Vot-ER: Dr. Graziane's Drive for Civic Health
Julie Graziane, MD, has been an inpatient psychiatrist at Pennsylvania Psychiatric Institute (PPI) for the Mature 50+ unit for five years. Though the Geriatric unit is her home, she also helps to cover the other adult units at PPI. Outside of her love for helping care for her mature patients, she has a side passion for civic engagement.

Dr. Graziane illustrates the situation: “A lot has happened since 2020, and we’re seeing a population with more acute needs. Depression and mental illness decrease the probability of voting, especially as it relates to a marginalized population. However, voting is an important part of the recovery process. It has been found to increase life satisfaction, decrease risky behaviors and increase mental wellbeing.”

“Voting affects policies that affect patients’ lives. With increasing focus on social determinants of health and giving patients a voice in the policies that affect them, voting empowers the patient on an individual level.”

When asked about her interest in this topic, Dr. Graziane responded: “Civic health is academically very interesting for me. It is important to think about when working with patients because it is not only biological illnesses, but also social factors (social determinants of health) that affect patients. A patient’s rights and decisions affect them in the long run, so it is important to consider this in the patient/provider relationship.”

Due to the benefits for patient wellbeing, PPI is offering support to help their patients vote. “Offered to our PA residents, we can help them check their polling place and voter registration. Our hope is to expanded initiatives to encourage voter registration throughout our hospital” explains Dr.
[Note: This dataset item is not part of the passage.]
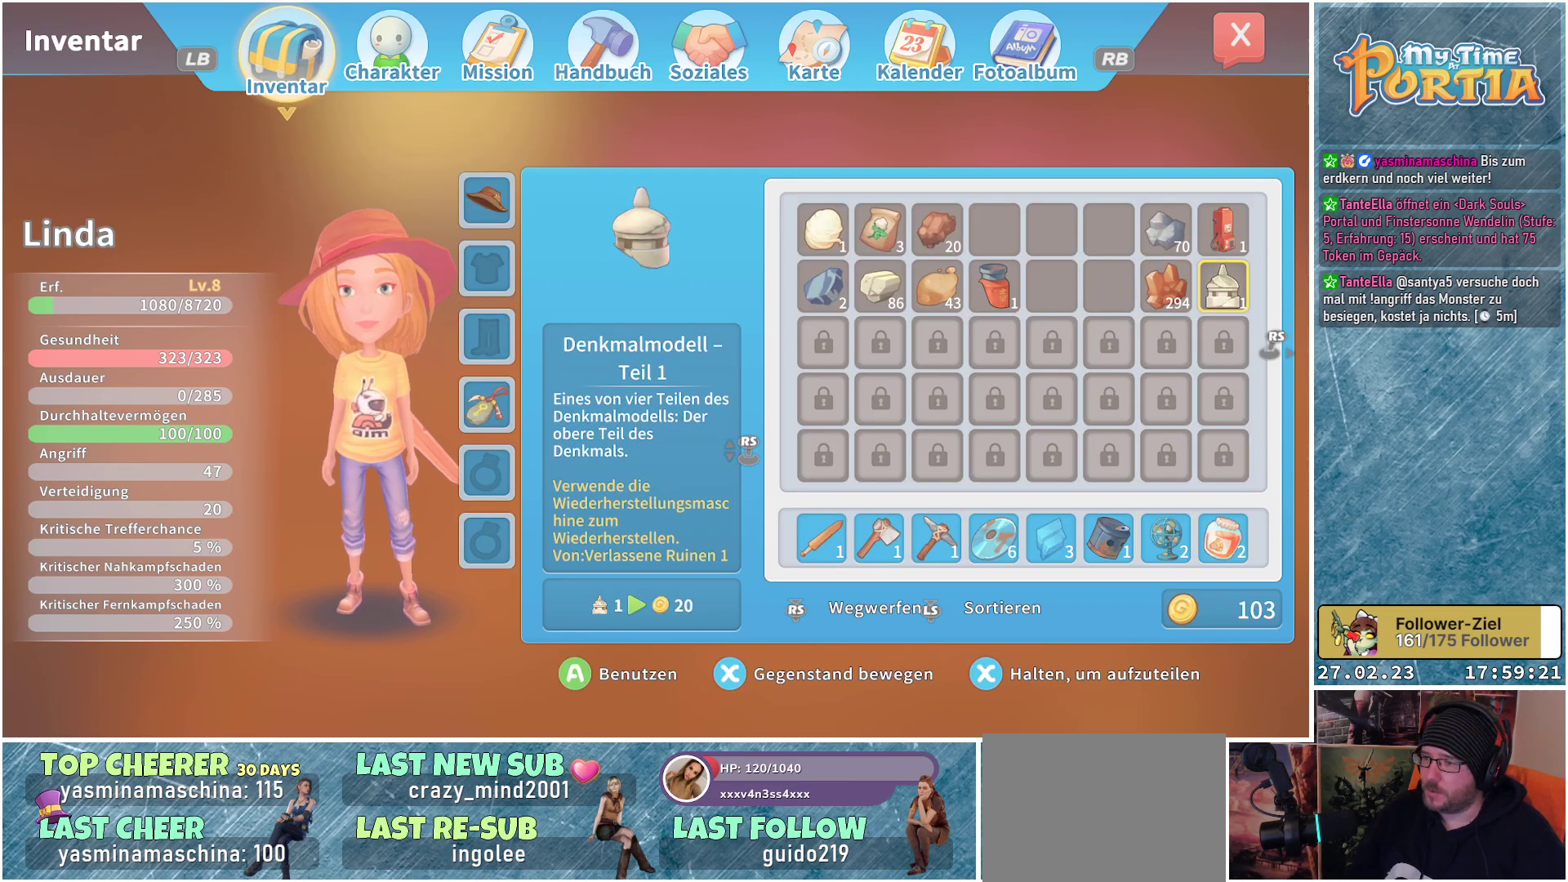
{"buttons": [], "left_stick": "center", "right_stick": "center", "events": [[66, "DPAD_UP", "down"], [166, "DPAD_UP", "up"]]}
Graziane. “We partnered with Vot-ER, a national nonprofit organization that integrates voter registration into the health care delivery system.”

An excerpt from the Vot-ER website further explains their mission:

  • Vot-ER is founded on a core belief that empowered voices and full participation in the democratic process lead to positive health outcomes.
  • More specifically, Vot-ER connects healthcare institutions and providers with the tools, training, and community to register colleagues and patients to vote, bringing providers and patients together to promote civic engagement and create healthier communities across the United States. Vot-ER views hospitals and community health clinics as central touchpoints in communities - much like schools, DMVs, and libraries - where citizens should consider their civic health as well as their physical and mental health.
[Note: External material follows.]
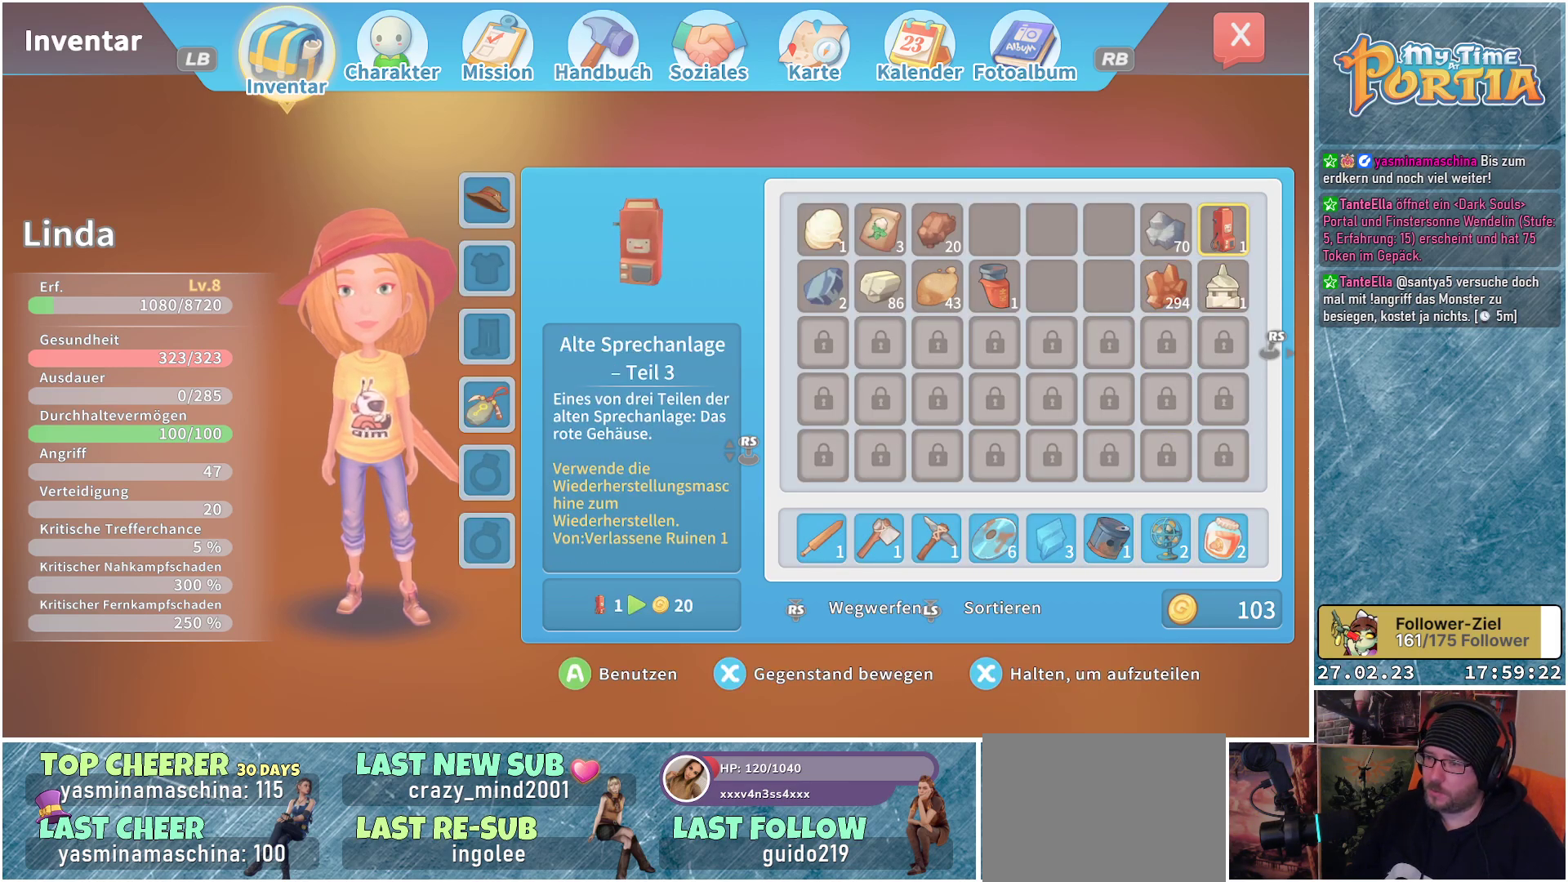
{"buttons": ["DPAD_LEFT"], "left_stick": "center", "right_stick": "center", "events": [[67, "DPAD_LEFT", "down"], [184, "DPAD_LEFT", "up"], [267, "DPAD_LEFT", "down"], [334, "DPAD_LEFT", "up"], [417, "DPAD_LEFT", "down"]]}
“PPI has really embraced their identity as a community psychiatric center. With a fair amount of community outreach, and now offering a community psychiatric fellowship, PPI realizes the important role community psychiatrists play in society. We are now taking a broader lens when looking at patients and considering their social determinants of health, which is sometimes just as important as the illness when thinking about recovery.”

Excitedly, Dr. Graziane notes: “My personal goal is to continue to increase civic health at PPI. Civic engagement and voting impact the health of our community. I want it to expand throughout the entire system; getting providers to speak to patients in every department about voting. Providers helping patients register is one more thing they can do to help their patients feel empowered.”